Chapter 5 Tasks

During the workshop, we’ll be carrying out a series of tasks, including installing software and packages as well as tasks of the epicycle of data science.

5.1 Install software

5.1.1 Install R

Go to https://cloud.r-project.org, and download and install R based on your computer system.

5.1.2 Install R-studio

Go to https://www.rstudio.com, and download and install R-Studio based on your computer system.

5.1.3 Install R packages

  1. Click on Packages Illustration on the first step to begin installing an package in R-studio. Important: we will only be installing our R packages through R-studio. The packages that we will be installing are those listed in section 4.3 of this document.

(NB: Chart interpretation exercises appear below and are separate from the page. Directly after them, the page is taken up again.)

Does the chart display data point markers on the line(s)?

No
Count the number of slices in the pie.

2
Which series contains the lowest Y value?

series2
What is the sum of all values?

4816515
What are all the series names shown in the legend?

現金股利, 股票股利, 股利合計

  2. Click on install Illustration on the first step to begin installing an package in R-studio

  3. Type in the space, in lower case and separated by commas, the following packages: tidyverse, readxl, foreign Type packages’ names

Important: make sure to leave checked the option of “Install dependencies”. What this means is that some packages sometimes depend on other packages to be installed: if they are not installed already in R, the installation will proceed to installed the dependencies.

5.2 Create a Github account:

  1. Go to https://www.gitbub.com and create an account.
  2. Once you created your Github account, search within github the repository titled “uprprise_ds_wrkshp” (without the quotation marks). Click on the icon “Fork”: the repository will now be shared with you (it will appear among the repositories in your account).

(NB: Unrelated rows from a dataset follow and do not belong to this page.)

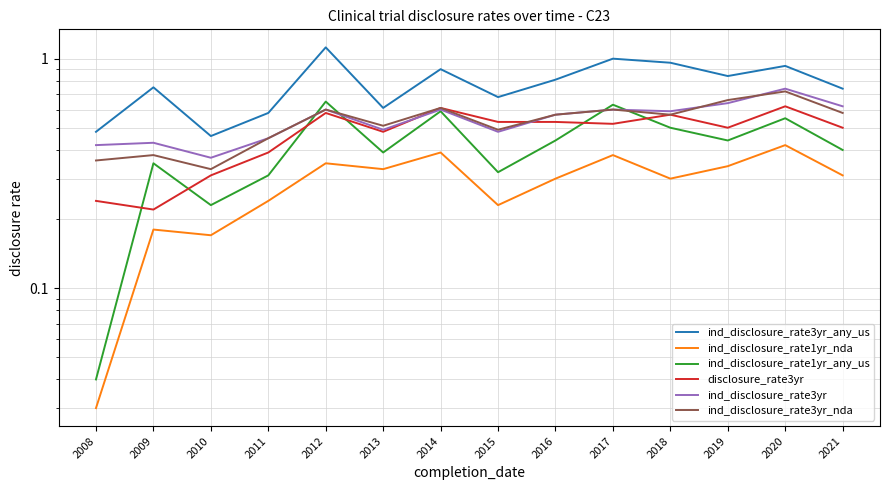

Rank the series by their maximum value, from lowest to highest.

ind_disclosure_rate1yr_nda, disclosure_rate3yr, ind_disclosure_rate1yr_any_us, ind_disclosure_rate3yr_nda, ind_disclosure_rate3yr, ind_disclosure_rate3yr_any_us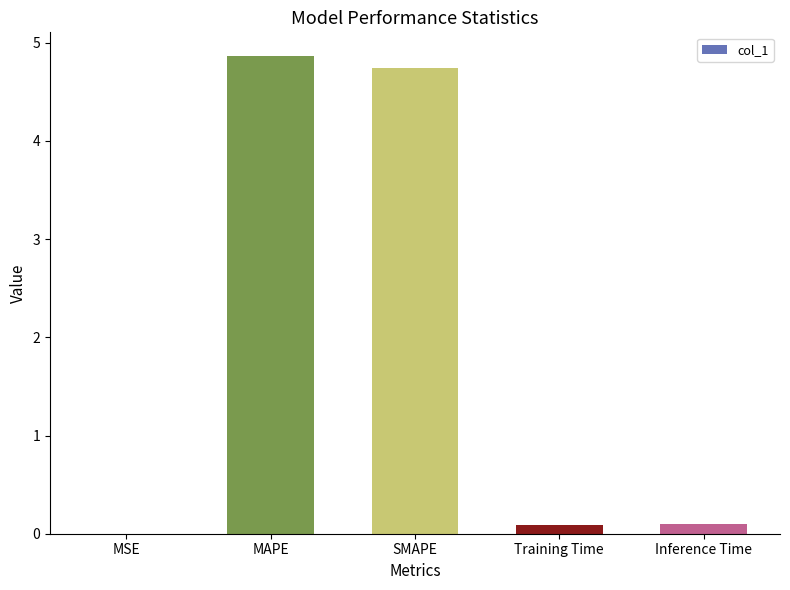

Which label corresponds to the largest value in the chart?

MAPE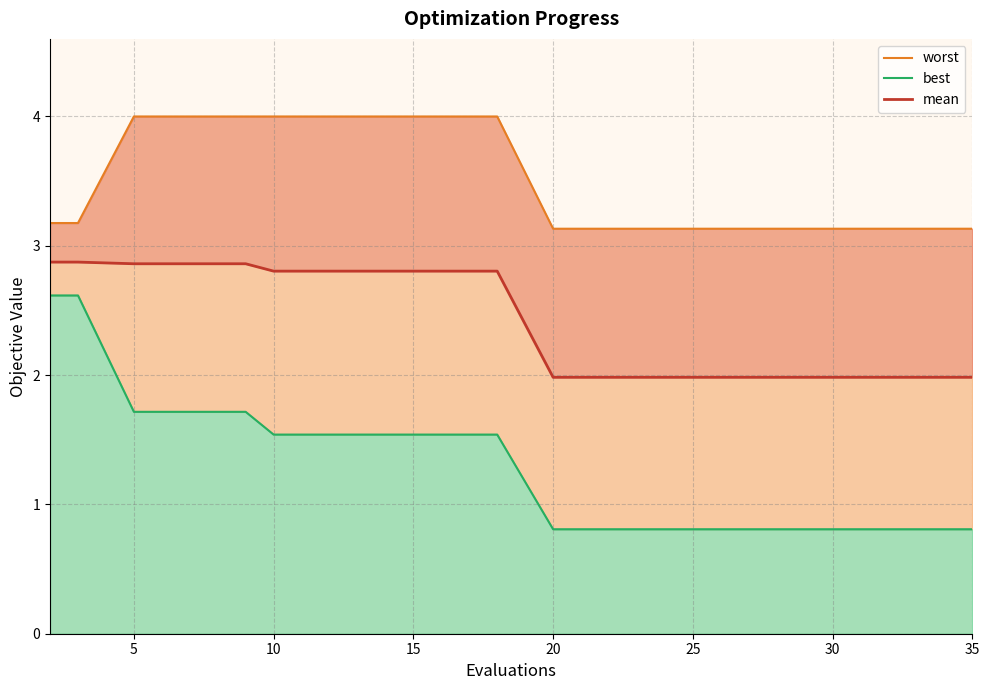

What is the difference between the maximum and second lowest values in the worst series?

0.9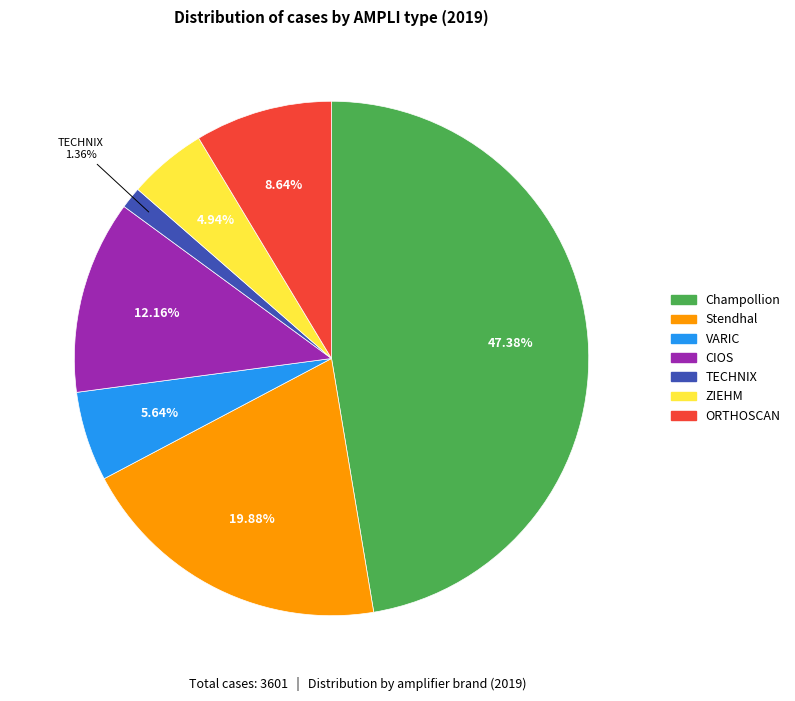

Is there any slice that represents more than half of the pie?

No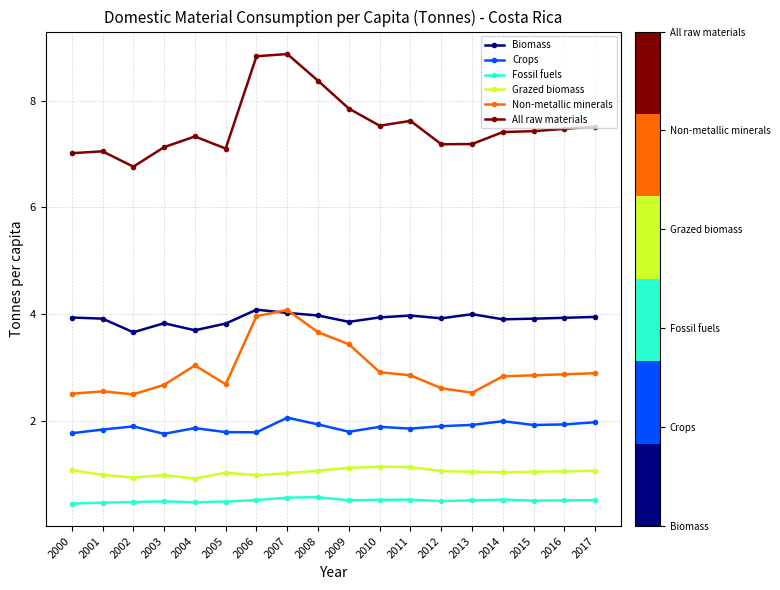

In Biomass, how many points are lower than both neighbors (excluding endpoints)?

5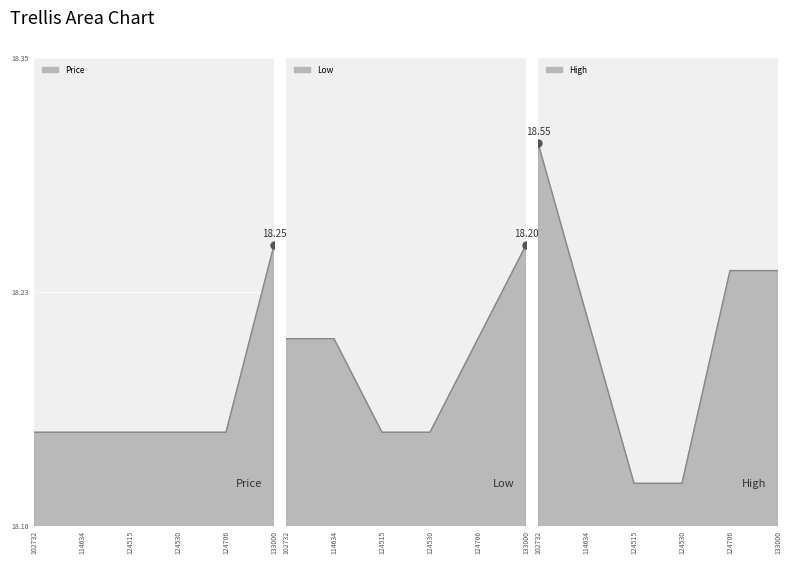

Between 124515 and 124706, which series saw the biggest shift?

High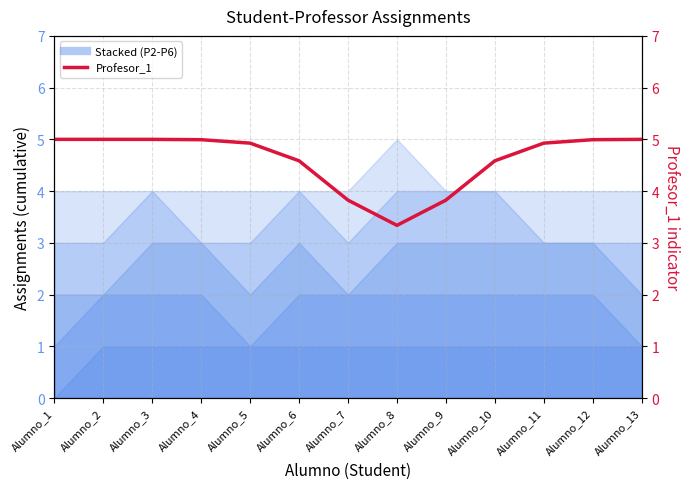

True or false: the data shows 4.9 at Alumno_11.

True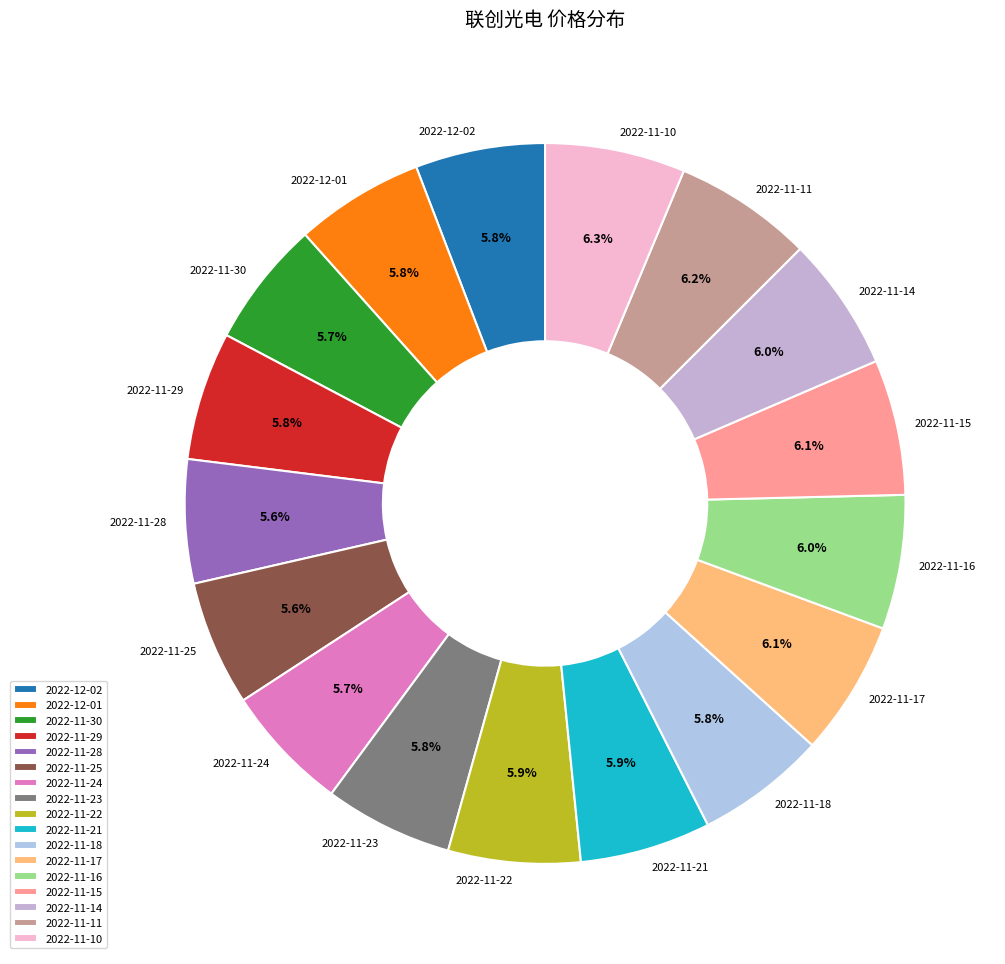

Is 2022-11-18 the majority of the pie?

No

From this point on, we’ll be implementing the epicyle of data science. For this reason, there will be many decision-making between each group. It is important that we communicate between the each other in the group.

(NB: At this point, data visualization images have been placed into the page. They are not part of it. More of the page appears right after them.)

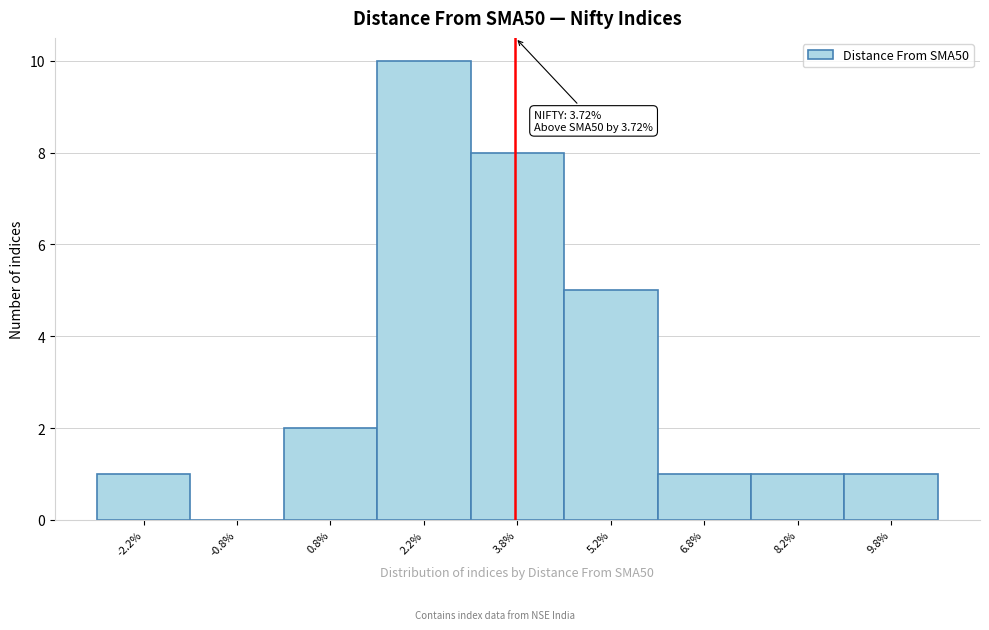

Over which range of the x-axis is the bar tallest?

1.5 to 3.0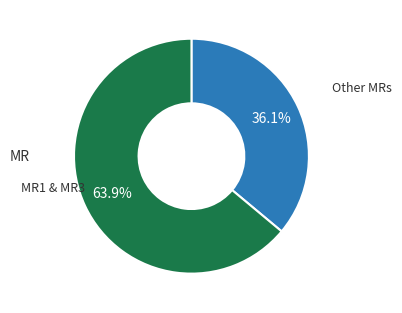

Does any single category account for the majority?

Yes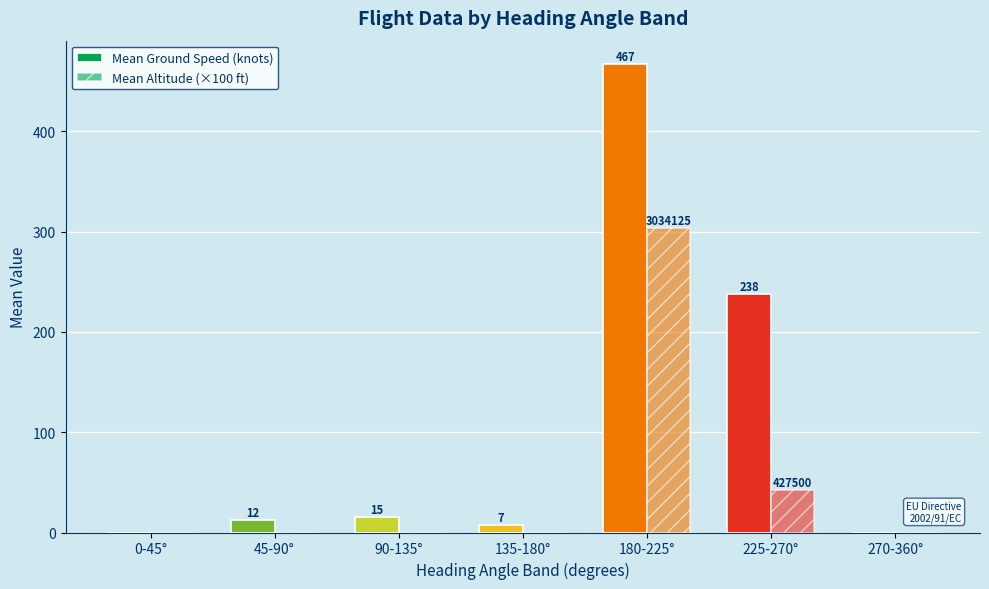

What position from the right is 45-90°?

6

5.3 Identifying a dataset of interest

Because we may have different scientific interest, rather than me providing you a dataset to work with, I will instead provide you with some online databases (i.e. web-links) and you and your group decide the database to download. The possible webpages from where to download data are found in the web-link listed below:

https://github.com/friveramariani/uprprise_ds_wrkshp/blob/master/data/healthcare-data.md

Important: You and your group will be sharing with the workshop participants why you and your group selected that data for analysis.

5.4 Download the dataset into your computer

  1. Each member of the group needs to download the dataset into an folder in their computers. It is very important that we save the dataset to a place easily accessible in our computers.

  2. As per the epicycle of data science, What should be the expectations that we must set at this stage?

5.5 Clean (structure) data

What could be the expectation(s) to have at this stage?

What function(s) and/or line(s) of code could you implement to complete this task?

5.6 Tidy the data

Note this task will only be needed if the dataset does not meet the following criteria: each column being a variable.

What could be the expectation(s) to have at this stage?

What function and/or line(s) of code could you implement to complete this task?

5.7 Exploratory analysis

What could be the expectation(s) to have at this stage?

What function and/or line(s) of code could you implement to complete this task?

After exploring the data, are there any corrections needed in the data?

After exploring the data, are there any patterns and possible relationships to follow?

5.8 Statistical inference

Note: we may or may not reach this stage. In case we do, I will be helping the groups make the decision of the relevant statistical test to perform.

What could be expectations to have at this stage?

What function and/or line(s) of code could you implement to complete this task?